Une progression logique
 
Rarement performant dans les compétitions européennes au début du 21e siècle, le deuxième club de Madrid a accéléré la machine ces dernières années, pour faire désormais partie du gratin de favoris au sacre final de la coupe aux grandes oreilles. Si l’on retiendra tout de même quelques saisons moins fastes comme en 2010-2011 et 2012-2013, durant lesquelles les pensionnaires du Calderon n’ont su faire mieux qu’une phase de poule et un seizième de C3,  c’est d’ailleurs une progression linéaire que le club du président Cerezo nous a offert au fil des saisons. D’abord victorieux à deux reprises de la Ligue Europa, la formation Rojiblanca a ensuite élevé son niveau de jeu crescendo pour montrer un visage conquérant en LDC, profitant au passage de l’avènement de Diego Simeone. Un entraineur plus qu’important pour le club, qui gagnera d’ailleurs l’Europa League face au Bilbao de Bielsa lors de sa première saison sur le banc, tel un signe de l’importance désormais actée de l’Europe pour les Colchoneros.
 
La C1 comme terrain de jeu
 
Car il ne faut pas se tromper, l’Europe fait désormais partie intégrante de l’ADN Rojiblanco. Souvent malmenée en championnat par le Real et le Barça malgré son titre de 2014, la formation d’Antoine Griezmann semble avoir fait de la Champions League un terrain privilégié, presque échappatoire à la domination des deux géants en Liga. Opposés à des formations plus adaptées à leur style de jeu basé sur la rigueur défensive et les contres ravageurs, on l’a encore vu face à Leverkusen au tour précédent, Koke et compagnie se régalent dès qu’ils entendent le fameux hymne de la C1, mettant à mal toutes les formations qu’ils rencontrent. C’est bien simple, à chaque fois qu’ils ont dit adieu à la compétition ces trois dernières saisons c’était face à leurs voisins du Real. Battus par les Merengues en quart, puis deux fois en finale, les hommes de Cholo n’ont en revanche jamais connu de difficultés majeures au moment de se frotter aux équipes d’autres pays. Chelsea ou le Bayern s’y sont par exemple cassé les dents, et l’on ne devrait pas voir quelque chose de différent face au Leicester de Vardy ce mercredi. Un match de Ligue des Champions annoncé en faveur de l’Atlético selon SOS Pronostics mais aussi par l’ensemble des experts.
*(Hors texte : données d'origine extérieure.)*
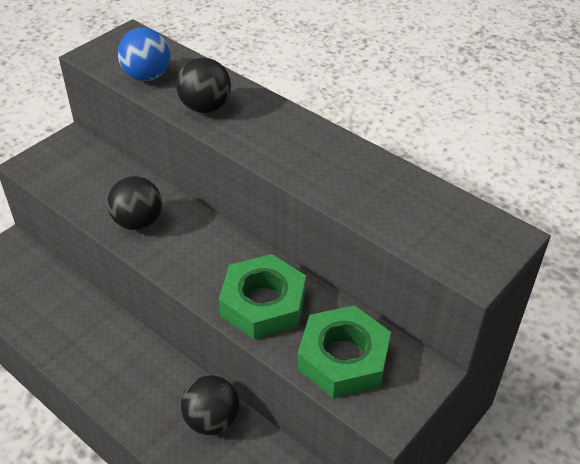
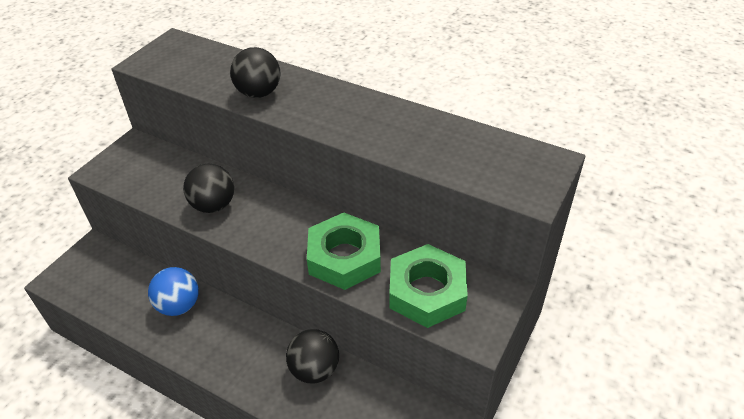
camera: 10 degrees left, 0 degrees up
(147, 76) = (198, 74): blue ball -> blue ball (179, 305)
Et au vu de la forme des cadres madrilènes on ne peut que valider l’avis général.
 
Oblak et Griezmann au Top
 
Chaque observateur du derby madrilène de ce week-end vous le dira : les Colchoneros possèdent en effet deux des plus grands talents mondiaux avec Antoine Griezmann et Jan Oblak. Si le premier est bien évidemment la pièce maîtresse de l’attaque et ne surprend plus vraiment personne (23 buts cette saison), le second reste moins connu, et ce n’est pas faute de se montrer régulier. Ultra performant ce week-end, il a écœuré Ronaldo, Benzema et consorts pour ne craquer que sur une tête imparable de Pepe. Auteur de 5 clean sheets sur les 7 derniers matchs de l’Atlético le Slovène est d’ailleurs en forme, et n’a rien à envier aux meilleurs sur la scène européenne. Au regard ses statistiques, il fait même aussi bien que Buffon en C1 en termes de buts concédés et clean sheets, mieux que Neuer, et reste le gardien qui possède le meilleur ratio tirs/arrêts parmi les restants en quarts de finale. Un atout de poids en vue de la réception du champion d’Angleterre, surtout quand on connaît les difficultés actuelles des Foxes à marquer contre les cadors. Brillants devant et solides derrière, c’est comme cela qu’on aime les Colchoneros. Comme ça que l’on aime le foot.